(Document excerpt)
--------------------------------------------------

# Old Craftsman Table Saw Has Wobble



## Grandpa's old tools (Apr 17, 2012)

Hi everyone,

I'm just getting started with woodworking and I happened to find a table saw that a guy wanted out of his garage so he gave it to me for free. He said it worked fine the last time he used it but that was about 15 years ago and it's been kicked around in his garage since. 

I put a blade on it and turned it by hand to see if the arbor was still straight and I noticed a little wobble in the blade. I was using a 5/8 arbor blade since I don't have any of the smaller arbor blades. You can see in the 2nd and 3rd pictures that there is something on the arbor that doesn't seem to let the blade sit flat/flush. Is this supposed to be there? I put the blade right up against this and then put on the washer and nut. Am I missing a piece?

I also noticed a little wobble in the arm that supports the arbor shaft as you can see in the last picture. The wobble is in the direction of the arrows.

--------------------------------------------------

(Brief 1)
Answer these about the table saw post:
(a) About how long ago did the previous owner last use the saw?
(b) What arbor size was the blade that was mounted on the saw?
(c) Which picture shows the wobble in the arm?
(Brief 2)
Translate this sentence from the table saw post into Spanish: "I also noticed a little wobble in the arm that supports the arbor shaft as you can see in the last picture."
The lines after this point are separate material, unrelated to the table saw post.

(Given data)
--------------------------------------------------

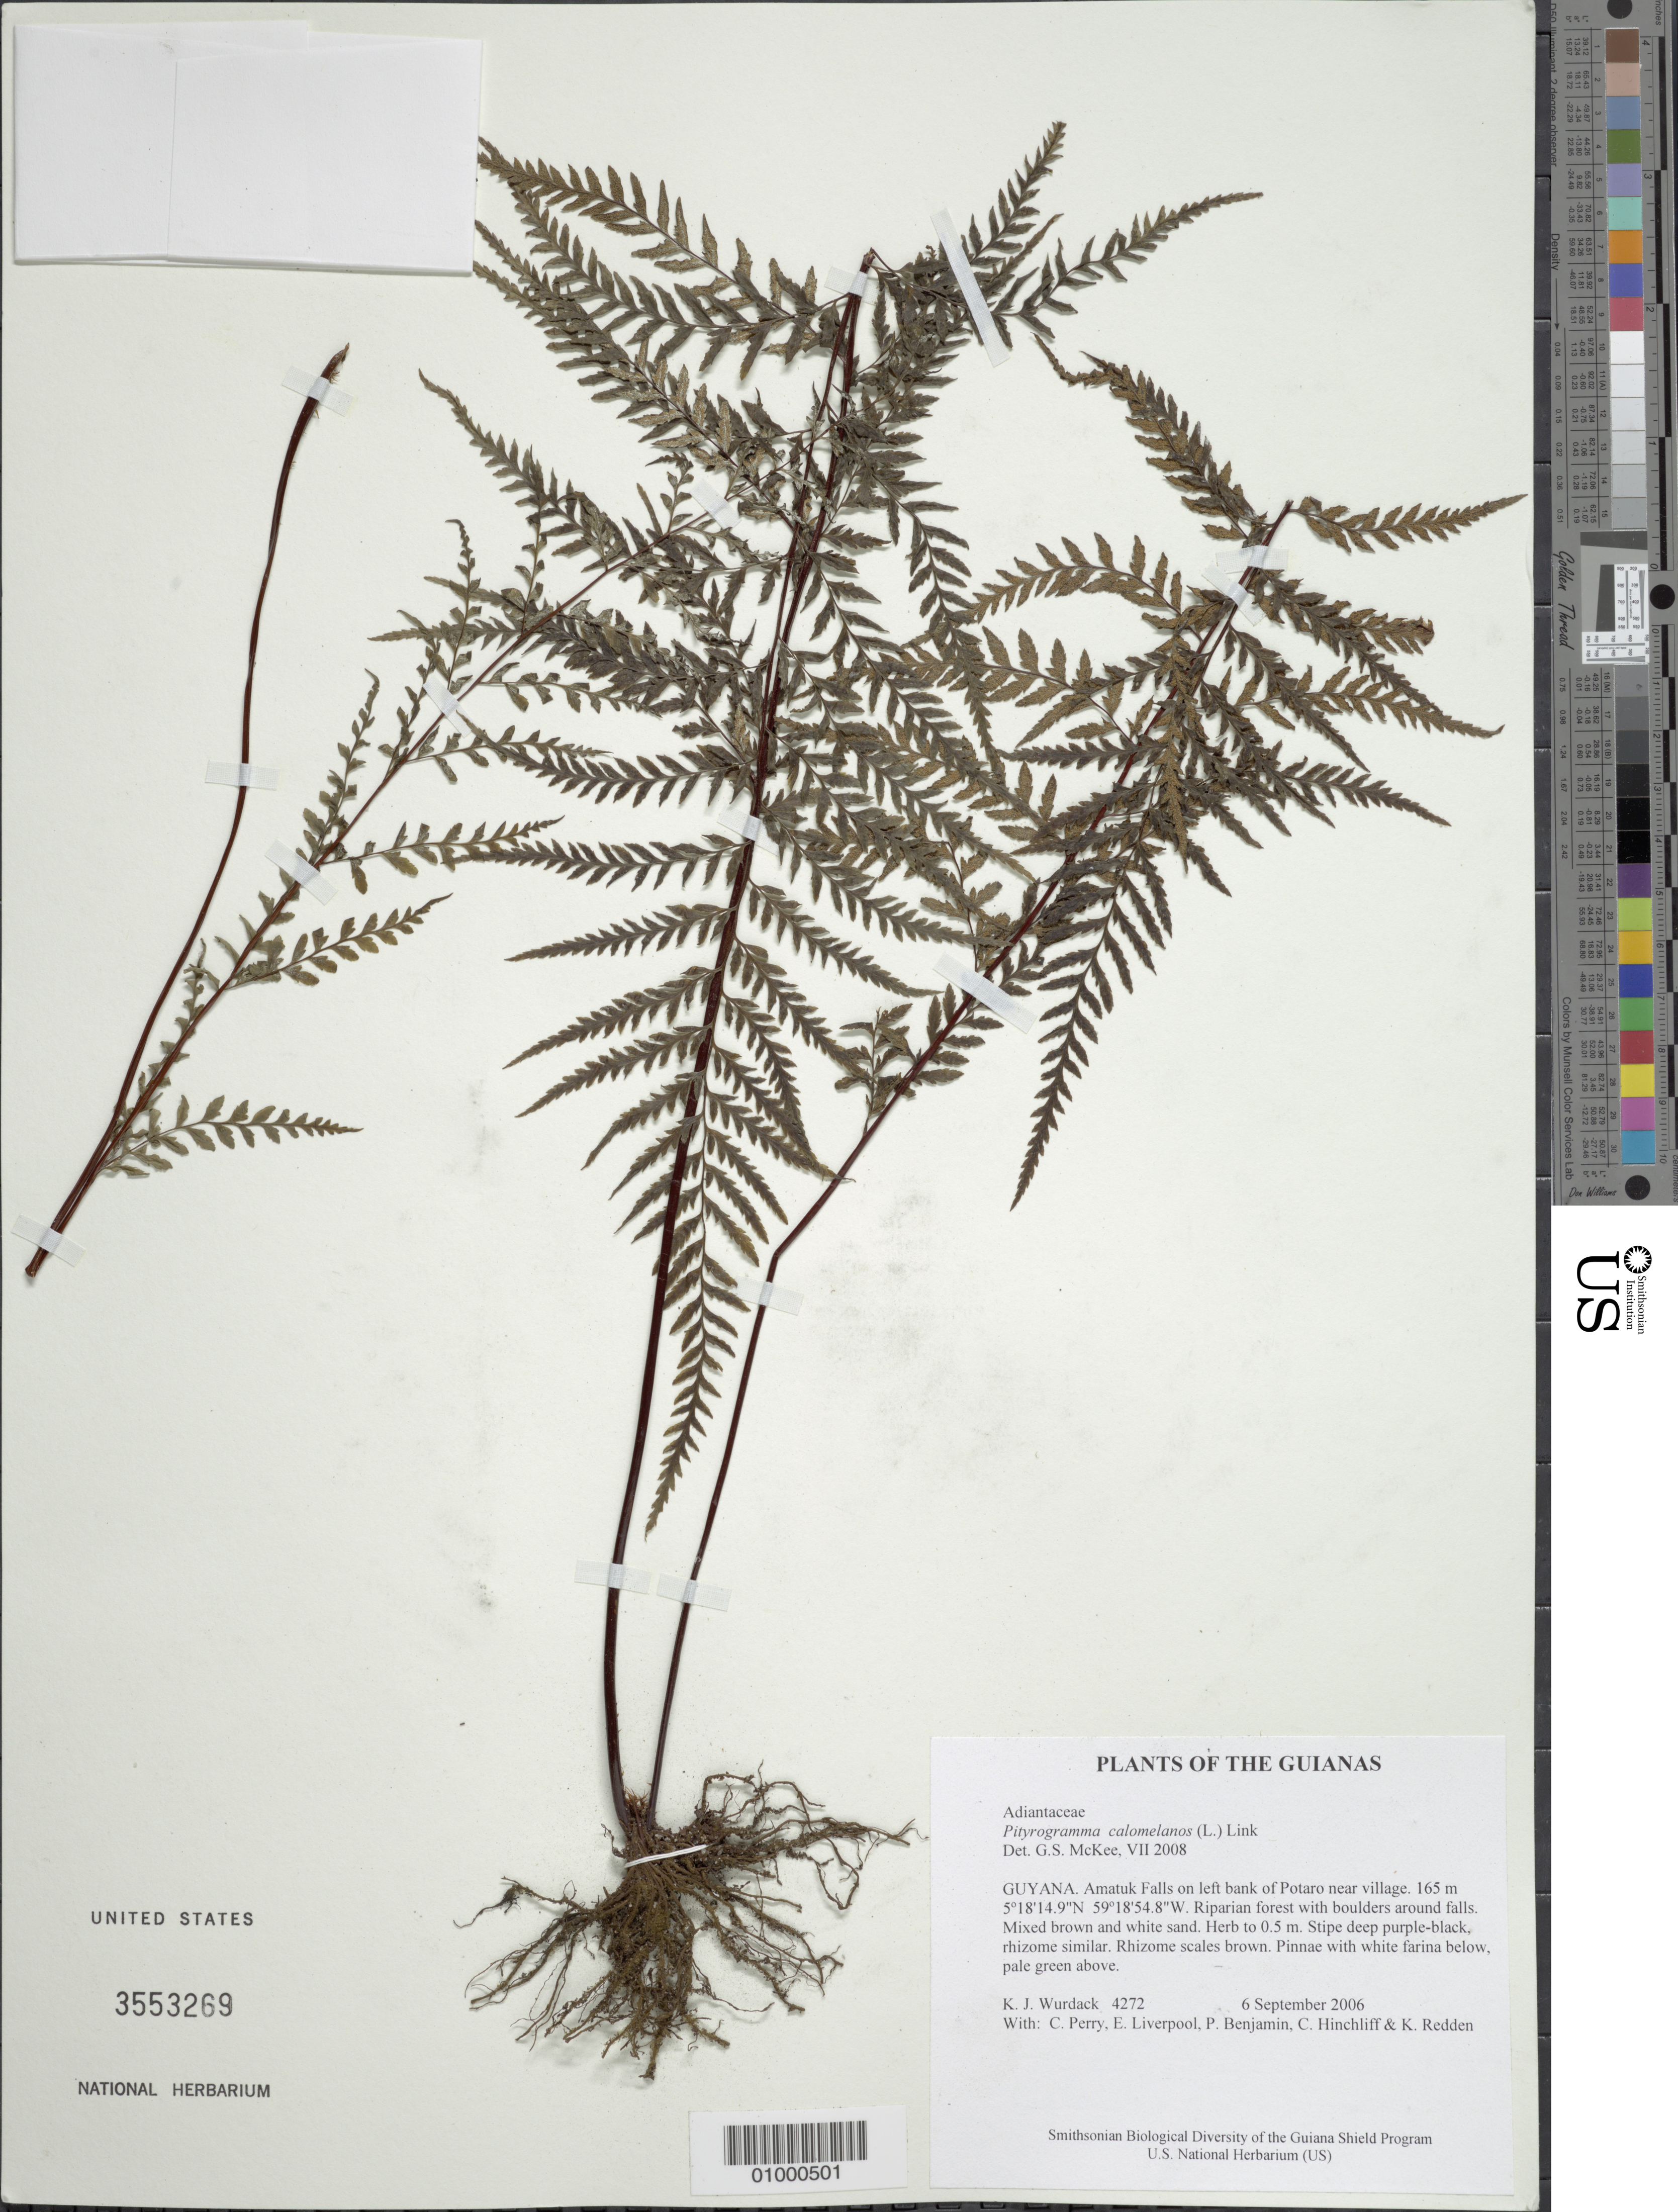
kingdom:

--------------------------------------------------

(Result 1)
(a) About 15 years ago.
(b) A 5/8 arbor.
(c) The last picture.

(Result 2)
También noté un ligero bamboleo en el brazo que sostiene el eje portasierra, como se puede ver en la última foto.